-- Document segment follows --

ML_file Nano_JSON_Type.ML
text‹
 The file @{file ‹Nano_JSON_Type.ML›} provides the Isabelle/ML structure 
 @{ML_structure ‹Nano_Json_Type:NANO_JSON_TYPE›}. When first argument of 
 the functions @{ML ‹Nano_Json_Type.term_of_real›} and @{ML ‹Nano_Json_Type.term_of_json›} is 
 @{ML ‹true›}, then warnings are reported to the the output window of Isabelle. Otherwise, warning 
 will be ignored. Furthermore, the two arguments of type @{ML_type ‹typ›} of the function  
 @{ML ‹Nano_Json_Type.term_of_json›} represent the HOL target type for JSON strings and numerical 
 values. An example invocation of this function looks as follows:
›
ML‹Nano_Json_Type.term_of_json false @{typ "string"} @{typ ‹int›} Nano_Json_Type.NULL›

subsection‹Parsing Nano JSON›

text‹
  In this section, we define the infrastructure for parsing JSON-like data structures as
  well as for importing them into Isabelle/HOL. This implementation was inspired by the 
  ``Simple Standard ML JSON parser'' from Chris Cannam.
›

subsubsection‹ML Implementation›

paragraph‹Configuration Attributes.›
text‹
  We start by preparing the infrastructure for three configuration attributes, using 
  the Isabelle/Isar attribute mechanism:
›
ML‹
  val json_num_type = let
    val (json_num_type_config, json_num_type_setup) =
      Attrib.config_string (Binding.name "JSON_num_type") (K "int")

-- Document segment concluded --
-- Records provided follows --

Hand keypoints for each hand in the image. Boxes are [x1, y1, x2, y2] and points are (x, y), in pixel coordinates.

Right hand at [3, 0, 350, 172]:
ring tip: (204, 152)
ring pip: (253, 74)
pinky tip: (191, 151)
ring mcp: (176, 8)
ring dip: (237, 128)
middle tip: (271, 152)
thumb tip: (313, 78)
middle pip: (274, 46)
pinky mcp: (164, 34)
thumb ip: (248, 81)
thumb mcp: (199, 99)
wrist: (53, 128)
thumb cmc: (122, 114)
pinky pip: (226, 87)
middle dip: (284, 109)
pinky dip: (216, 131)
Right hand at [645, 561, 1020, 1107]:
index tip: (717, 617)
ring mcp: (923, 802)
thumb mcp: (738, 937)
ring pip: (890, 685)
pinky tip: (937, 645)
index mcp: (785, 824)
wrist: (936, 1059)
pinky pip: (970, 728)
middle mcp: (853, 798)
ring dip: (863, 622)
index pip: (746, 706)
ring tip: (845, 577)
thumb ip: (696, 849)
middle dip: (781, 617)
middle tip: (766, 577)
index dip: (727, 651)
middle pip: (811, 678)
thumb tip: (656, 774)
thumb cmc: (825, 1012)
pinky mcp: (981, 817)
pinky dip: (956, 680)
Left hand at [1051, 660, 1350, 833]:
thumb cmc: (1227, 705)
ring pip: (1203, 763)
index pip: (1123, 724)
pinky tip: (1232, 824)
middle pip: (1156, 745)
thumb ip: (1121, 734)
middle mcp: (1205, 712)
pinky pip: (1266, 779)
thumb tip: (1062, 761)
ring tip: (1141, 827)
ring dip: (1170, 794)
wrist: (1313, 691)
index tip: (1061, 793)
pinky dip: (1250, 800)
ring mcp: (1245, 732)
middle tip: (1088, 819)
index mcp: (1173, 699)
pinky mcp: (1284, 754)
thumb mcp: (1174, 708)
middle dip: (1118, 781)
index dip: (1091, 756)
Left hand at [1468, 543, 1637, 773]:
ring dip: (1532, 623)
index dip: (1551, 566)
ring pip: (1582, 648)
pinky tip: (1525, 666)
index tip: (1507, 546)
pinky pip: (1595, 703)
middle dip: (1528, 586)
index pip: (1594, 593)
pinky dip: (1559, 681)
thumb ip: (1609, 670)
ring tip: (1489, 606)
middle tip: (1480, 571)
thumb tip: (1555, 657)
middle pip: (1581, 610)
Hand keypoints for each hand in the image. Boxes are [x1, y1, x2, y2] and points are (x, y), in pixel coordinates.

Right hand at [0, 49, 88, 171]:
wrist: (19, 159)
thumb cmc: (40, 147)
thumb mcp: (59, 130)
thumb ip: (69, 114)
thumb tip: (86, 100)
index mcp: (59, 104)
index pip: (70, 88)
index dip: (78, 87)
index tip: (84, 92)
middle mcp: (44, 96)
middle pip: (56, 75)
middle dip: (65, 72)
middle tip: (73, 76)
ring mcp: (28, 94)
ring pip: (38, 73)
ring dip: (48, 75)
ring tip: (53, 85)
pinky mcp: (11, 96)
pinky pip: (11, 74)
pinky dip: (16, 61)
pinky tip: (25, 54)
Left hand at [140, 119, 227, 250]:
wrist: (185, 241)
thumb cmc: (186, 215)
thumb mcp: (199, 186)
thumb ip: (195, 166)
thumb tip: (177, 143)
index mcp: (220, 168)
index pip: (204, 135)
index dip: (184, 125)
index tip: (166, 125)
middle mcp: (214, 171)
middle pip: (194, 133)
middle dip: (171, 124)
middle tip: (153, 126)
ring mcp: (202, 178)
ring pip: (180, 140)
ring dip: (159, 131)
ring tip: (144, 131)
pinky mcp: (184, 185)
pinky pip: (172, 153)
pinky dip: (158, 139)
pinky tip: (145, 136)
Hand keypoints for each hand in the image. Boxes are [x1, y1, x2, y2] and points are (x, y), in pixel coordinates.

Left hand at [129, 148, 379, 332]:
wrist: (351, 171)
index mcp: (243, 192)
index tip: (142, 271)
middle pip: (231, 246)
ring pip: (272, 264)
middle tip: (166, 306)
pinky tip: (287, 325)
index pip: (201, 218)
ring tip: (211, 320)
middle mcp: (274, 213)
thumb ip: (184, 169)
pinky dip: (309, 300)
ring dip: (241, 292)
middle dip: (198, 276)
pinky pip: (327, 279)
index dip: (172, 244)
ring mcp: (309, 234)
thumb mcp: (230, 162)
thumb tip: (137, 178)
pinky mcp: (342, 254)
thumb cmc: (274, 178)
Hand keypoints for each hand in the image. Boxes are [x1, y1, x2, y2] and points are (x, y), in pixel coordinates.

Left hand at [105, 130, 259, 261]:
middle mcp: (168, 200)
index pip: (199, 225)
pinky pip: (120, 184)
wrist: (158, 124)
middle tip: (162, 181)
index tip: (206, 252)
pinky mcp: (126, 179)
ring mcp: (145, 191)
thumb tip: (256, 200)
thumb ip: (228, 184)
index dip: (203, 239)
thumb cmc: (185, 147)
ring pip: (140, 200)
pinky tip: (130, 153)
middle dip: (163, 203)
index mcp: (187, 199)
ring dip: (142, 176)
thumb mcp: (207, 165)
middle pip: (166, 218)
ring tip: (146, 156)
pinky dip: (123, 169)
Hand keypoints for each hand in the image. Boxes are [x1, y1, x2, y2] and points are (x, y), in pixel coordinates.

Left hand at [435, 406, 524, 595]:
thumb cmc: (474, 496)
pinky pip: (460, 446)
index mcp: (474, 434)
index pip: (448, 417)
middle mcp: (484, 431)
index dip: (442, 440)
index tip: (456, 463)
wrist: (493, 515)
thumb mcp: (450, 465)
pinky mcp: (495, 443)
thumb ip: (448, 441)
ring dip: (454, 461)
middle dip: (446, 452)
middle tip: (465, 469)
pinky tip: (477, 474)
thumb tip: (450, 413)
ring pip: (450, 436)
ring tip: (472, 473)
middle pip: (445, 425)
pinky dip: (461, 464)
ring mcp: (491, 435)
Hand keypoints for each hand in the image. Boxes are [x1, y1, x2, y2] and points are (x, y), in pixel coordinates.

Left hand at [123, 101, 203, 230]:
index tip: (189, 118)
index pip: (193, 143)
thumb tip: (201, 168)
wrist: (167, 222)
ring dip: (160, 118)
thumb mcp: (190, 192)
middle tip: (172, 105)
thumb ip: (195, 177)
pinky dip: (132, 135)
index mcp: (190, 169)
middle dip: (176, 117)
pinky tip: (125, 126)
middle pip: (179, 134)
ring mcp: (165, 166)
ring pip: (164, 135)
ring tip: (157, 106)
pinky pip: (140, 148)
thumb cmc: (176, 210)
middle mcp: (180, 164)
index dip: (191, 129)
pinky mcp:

-- Records provided concluded --

Apply what you read:
**A.** Condense the paragraph of the Nano JSON excerpt that begins "The file @{file ‹Nano_JSON_Type.ML›} provides" into a short bulleted list that keeps its main facts.
**B.** Carry the Nano JSON excerpt forward from the last line shown above.

Your responses:
**A.**
- The file Nano_JSON_Type.ML provides the Isabelle/ML structure Nano_Json_Type:NANO_JSON_TYPE.
- If the first argument of Nano_Json_Type.term_of_real or Nano_Json_Type.term_of_json is true, warnings are reported to the Isabelle output window. Otherwise, they are ignored.
- The two arguments of type typ in Nano_Json_Type.term_of_json specify the HOL target types for JSON strings and for numerical values.
- An example invocation of term_of_json follows the paragraph.

**B.**
  in
    Context.>>(Context.map_theory json_num_type_setup);
    json_num_type_config
  end
›
text‹
  The attribute ``JSON\_num\_type'' (default @{type "int"}) allows for configuring the HOL-type 
  used representing JSON numerals.
›

ML‹
  val json_string_type = let
    val (json_string_type_config, json_string_type_setup) =
      Attrib.config_string (Binding.name "JSON_string_type") (K "string")
  in
    Context.>>(Context.map_theory json_string_type_setup);
    json_string_type_config
  end
›
text‹
  The attribute ``JSON\_string\_type'' (default @{type "string"}) allows for configuring the 
  HOL-type used representing JSON string.
›

ML‹
  val json_verbose = let
    val (json_string_type_config, json_string_type_setup) =
      Attrib.config_bool (Binding.name "JSON_verbose") (K false)
  in
    Context.>>(Context.map_theory json_string_type_setup);
    json_string_type_config
  end
›
text‹
  The Boolean attribute ``JSON\_verbose'' (default: false) allows for enabling warnings during the 
  JSON processing.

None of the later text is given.